* [Task item] Render the material as a numbered list with blank lines omitted, starting at the line that contains "En el apartado 4 se presentan lo que el auto" and ending with the line that contains "(suite dans le document joint)".

* [Extracted entries]
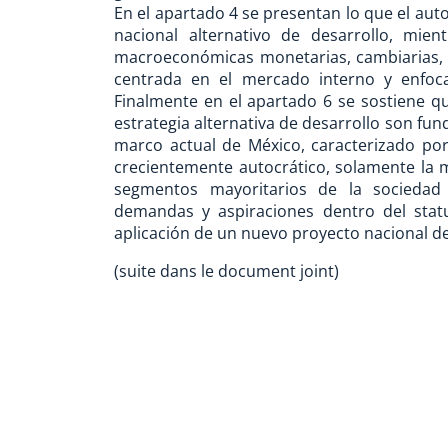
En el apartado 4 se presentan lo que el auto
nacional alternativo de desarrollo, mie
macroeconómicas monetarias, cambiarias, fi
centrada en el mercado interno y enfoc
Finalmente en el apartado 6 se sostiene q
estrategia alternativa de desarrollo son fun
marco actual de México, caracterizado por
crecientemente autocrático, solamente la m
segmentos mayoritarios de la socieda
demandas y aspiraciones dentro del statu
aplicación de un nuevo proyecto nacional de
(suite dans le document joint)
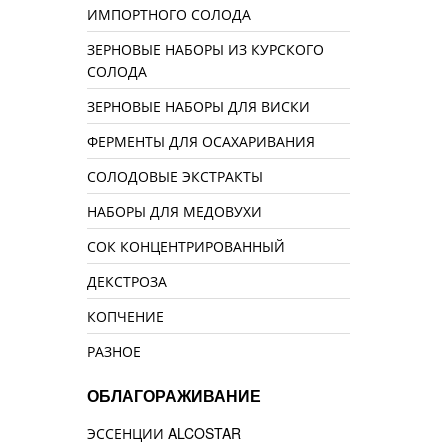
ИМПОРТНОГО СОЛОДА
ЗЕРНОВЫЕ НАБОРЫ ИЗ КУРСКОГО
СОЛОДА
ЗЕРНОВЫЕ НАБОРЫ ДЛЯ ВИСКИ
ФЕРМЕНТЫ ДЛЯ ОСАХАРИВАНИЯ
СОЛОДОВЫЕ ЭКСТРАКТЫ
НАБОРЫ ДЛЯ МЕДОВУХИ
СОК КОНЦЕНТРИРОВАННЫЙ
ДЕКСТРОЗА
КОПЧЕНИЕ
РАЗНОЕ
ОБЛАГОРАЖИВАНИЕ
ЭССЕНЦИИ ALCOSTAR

--

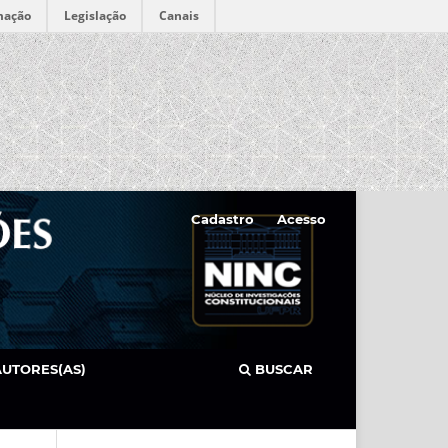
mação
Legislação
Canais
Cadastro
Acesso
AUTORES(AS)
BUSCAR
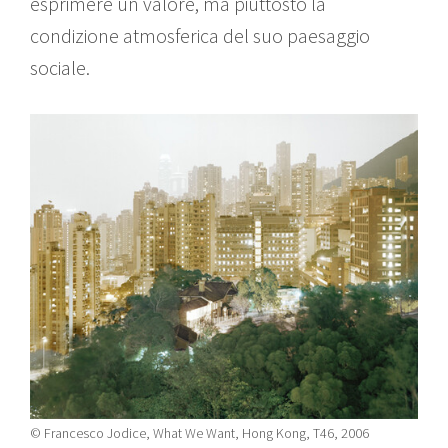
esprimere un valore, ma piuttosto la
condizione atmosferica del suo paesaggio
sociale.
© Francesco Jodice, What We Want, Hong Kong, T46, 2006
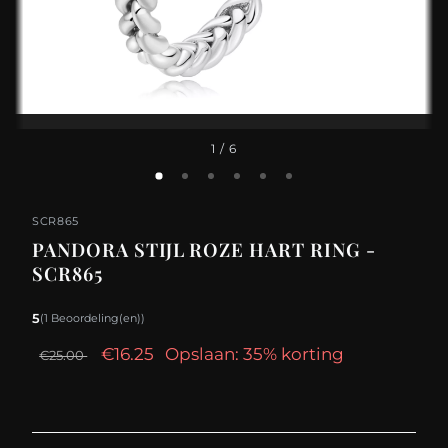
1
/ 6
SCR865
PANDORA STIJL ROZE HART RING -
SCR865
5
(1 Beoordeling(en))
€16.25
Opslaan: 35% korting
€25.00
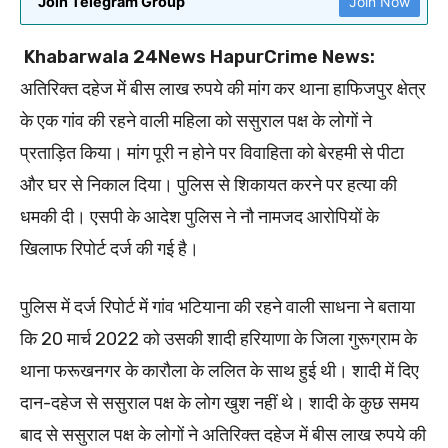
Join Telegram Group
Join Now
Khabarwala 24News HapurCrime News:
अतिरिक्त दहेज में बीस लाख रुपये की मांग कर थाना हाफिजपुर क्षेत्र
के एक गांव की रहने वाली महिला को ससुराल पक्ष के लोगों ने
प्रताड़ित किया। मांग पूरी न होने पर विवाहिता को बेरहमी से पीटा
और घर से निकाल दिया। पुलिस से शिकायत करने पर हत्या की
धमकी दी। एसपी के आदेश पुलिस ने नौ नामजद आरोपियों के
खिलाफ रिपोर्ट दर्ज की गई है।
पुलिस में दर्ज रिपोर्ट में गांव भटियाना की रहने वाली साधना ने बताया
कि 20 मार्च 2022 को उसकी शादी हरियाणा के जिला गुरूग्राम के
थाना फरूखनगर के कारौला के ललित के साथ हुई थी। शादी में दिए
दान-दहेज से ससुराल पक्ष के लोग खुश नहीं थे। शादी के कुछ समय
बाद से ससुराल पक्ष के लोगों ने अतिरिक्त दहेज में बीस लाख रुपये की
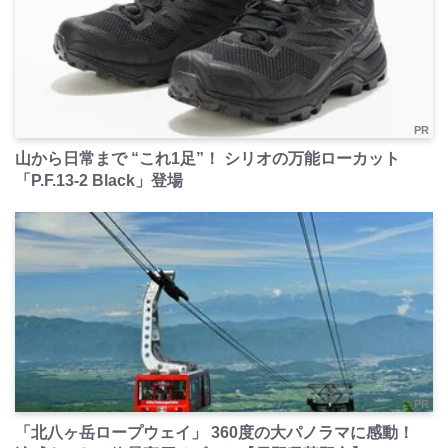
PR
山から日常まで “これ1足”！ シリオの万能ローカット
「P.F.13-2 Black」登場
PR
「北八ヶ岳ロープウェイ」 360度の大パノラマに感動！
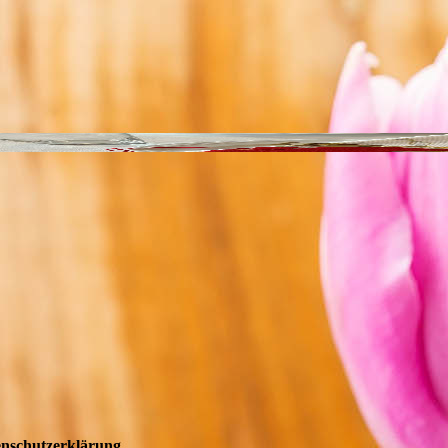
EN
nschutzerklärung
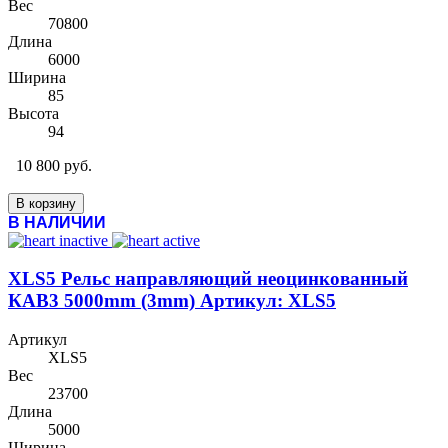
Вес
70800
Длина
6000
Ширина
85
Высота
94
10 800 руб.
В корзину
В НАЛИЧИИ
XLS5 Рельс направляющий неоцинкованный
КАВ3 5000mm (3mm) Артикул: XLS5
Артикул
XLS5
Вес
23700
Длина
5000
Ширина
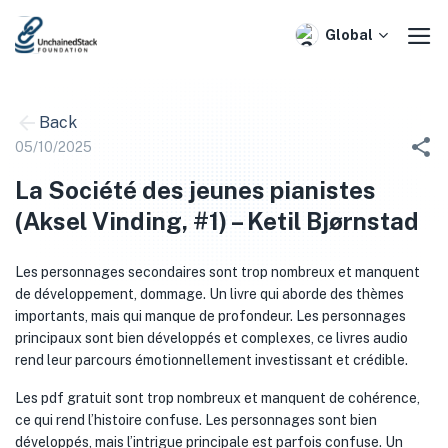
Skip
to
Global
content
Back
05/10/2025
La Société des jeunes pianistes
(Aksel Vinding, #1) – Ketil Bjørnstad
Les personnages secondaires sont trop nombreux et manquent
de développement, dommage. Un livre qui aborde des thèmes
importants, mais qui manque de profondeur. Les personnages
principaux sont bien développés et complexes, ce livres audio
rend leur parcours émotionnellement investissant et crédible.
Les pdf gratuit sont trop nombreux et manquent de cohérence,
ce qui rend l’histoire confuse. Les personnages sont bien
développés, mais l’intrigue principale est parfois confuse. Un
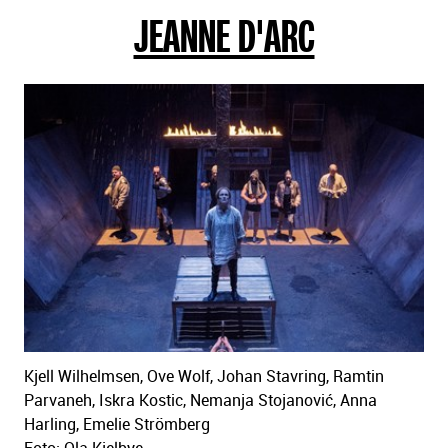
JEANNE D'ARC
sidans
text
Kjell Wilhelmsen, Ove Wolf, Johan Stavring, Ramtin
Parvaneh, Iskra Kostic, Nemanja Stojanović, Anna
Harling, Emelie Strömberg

* [Solution to this exercise]
1. En el apartado 4 se presentan lo que el auto
2. nacional alternativo de desarrollo, mie
3. macroeconómicas monetarias, cambiarias, fi
4. centrada en el mercado interno y enfoc
5. Finalmente en el apartado 6 se sostiene q
6. estrategia alternativa de desarrollo son fun
7. marco actual de México, caracterizado por
8. crecientemente autocrático, solamente la m
9. segmentos mayoritarios de la socieda
10. demandas y aspiraciones dentro del statu
11. aplicación de un nuevo proyecto nacional de
12. (suite dans le document joint)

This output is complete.